Wall Street: „Börsen-Massaker“ erschüttert USA

Die Finanz- und Börsenkreise sind entsetzt über das Scheitern des Nothilfeplans. Nur Barack Obama kann profitieren.

Washington. Die Börse in freiem Fall, der Kongress im Chaos, das Weiße Haus ratlos: Amerika droht nach dem vorläufigen Scheitern des Rettungspakets für den schwer angeschlagenen Finanzsektor die schwerste Wirtschaftskrise seit der ökonomischen Katastrophe von 1929.

"Wenn der Kongress uns nicht hilft, dann gnade uns Gott", hatte der Multimilliardär Warren Buffett dem Wirtschaftssender vergangene Woche gesagt. Der Kongress hat nicht geholfen.

Fünf Wochen vor den Präsidentschafts- und Kongresswahlen scheint die Supermacht in die "sichere Rezession" zu taumeln, kommentierte das konservative Wall Street Journal bitter. Die "Deppen vom Kongress" produzierten ein "Massaker an der Börse", schrieb die Daily News böse.

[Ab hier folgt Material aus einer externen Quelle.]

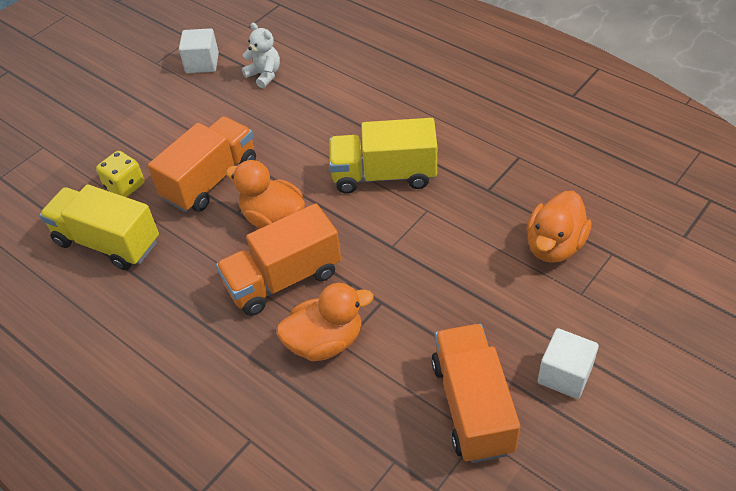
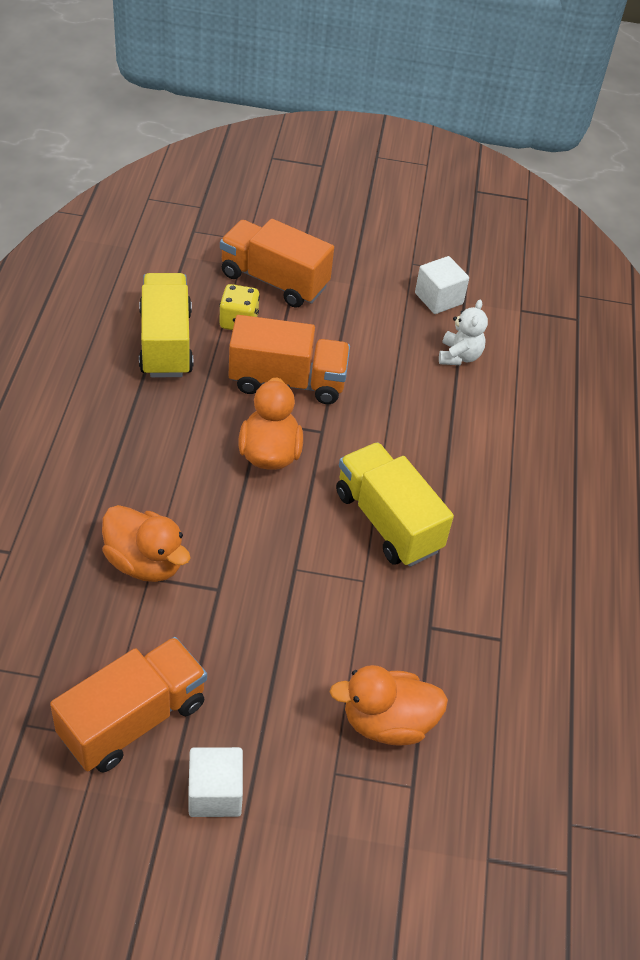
camera: 50 degrees right, 0 degrees up
orange truck [216,203,341,316] -> orange truck moved to [220,219,334,308]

In Washington überschütteten sich die Politiker nach dem Debakel bei der Abstimmung über den 700-Milliarden-Dollar- Plan mit gegenseitigen Schuldzuweisungen - aber fast alle mussten sich als Verlierer fühlen.

US-Präsident George W. Bush und sein Finanzminister Henry Paulson konnten den Kongress nicht einmal mit dramatischen Gesten und Worten zur Verabschiedung des Gesetzes drängen - Paulson soll gar einen "Kniefall" vor der demokratischen Parlamentspräsidentin Nancy Pelosi angedeutet haben, um sie zur Kooperation zu bewegen.

Bush habe beim Krisengipfel mit deftigen Worten gewarnt, dass der "ganze Scheiß" Amerika um die Ohren fliegen könne, wenn nicht rasch gehandelt werde. Gestern drängte Bush fast schon verzweifelt zum x-ten Mal den Kongress, etwas zu unternehmen, bevor die US-Wirtschaft "schweren Schaden" nimmt.

Auch die Führungen der Demokraten und Republikaner stehen belämmert da: Ihre Fraktionen stimmten nicht wie vereinbart mehrheitlich für den Plan. Vor allem die marktgläubigen Konservativen fürchteten die Abstrafung durch ihre Wähler, wenn mit Steuergeldern die gescheiterten Manager von der Wall Street gepäppelt würden.

Viele Abgeordnete erhielten auch tausende Protest-E-Mails aus ihren Wahlkreisen, in denen laut "USA Today" zu neunzig Prozent gegen die teuren Regierungspläne gewettert wurde. Zudem waren Republikaner zornig über Pelosis harte Worte kurz vor der Abstimmung, als sie die "rechte Ideologie" der Bush-Regierung und deren Widerstand gegen Kontrollen und Regulierungen für das Finanzdesaster verantwortlich machte.

Während die USA immer tiefer in die Krise taumeln, verabschiedeten sich dann noch die Abgeordneten wegen des jüdischen Neujahrs in einen Kurzurlaub. Die Amerikaner fühlten sich in ihrer Verachtung gegenüber dem Parlament bestätigt, nur noch zehn Prozent bescheinigen bei Umfragen dem Kongress eine gute Arbeit.

Eine politische Klasse mit höherem Ansehen "hätte es vielleicht irgendwie geschafft, eine Koalition der Willigen zu schmieden. Aber das Misstrauen der nationalen Führer machte diese Möglichkeit unmöglich", analysierte die Washington Post.

Auch der republikanische Präsidentschaftskandidat John McCain musste sich düpiert fühlen, war er doch in vermeintlich staatsmännischer Pose nach Washington geeilt, um eine Einigung im Kongress voranzutreiben.

Erst Stunden nach der für ihn blamablen Abstimmung fand er sich zu einer Stellungnahme bereit und beschuldigte seinen Konkurrenten Barack Obama "und seine Verbündeten im Kongress, mit unnötiger Parteilichkeit" den zuvor erzielten Kompromiss infrage gestellt zu haben. "Unsere Führer haben versagt", sagte er sichtlich aufgebracht.

Obama scheint vor den Wirren in Washington als einziger profitieren zu können. Zwar warnt auch er vor "katastrophalen Folgen", falls der Staat der Finanzwelt nicht helfe. "Demokraten, Republikaner, macht euch daran, löst es", verlangte er. Aber die Ereignisse der vergangenen Wochen scheinen seine Warnungen vor dem bedingungslosen Vertrauen in den Markt und den Politik-Machenschaften in Washington zu bestätigen.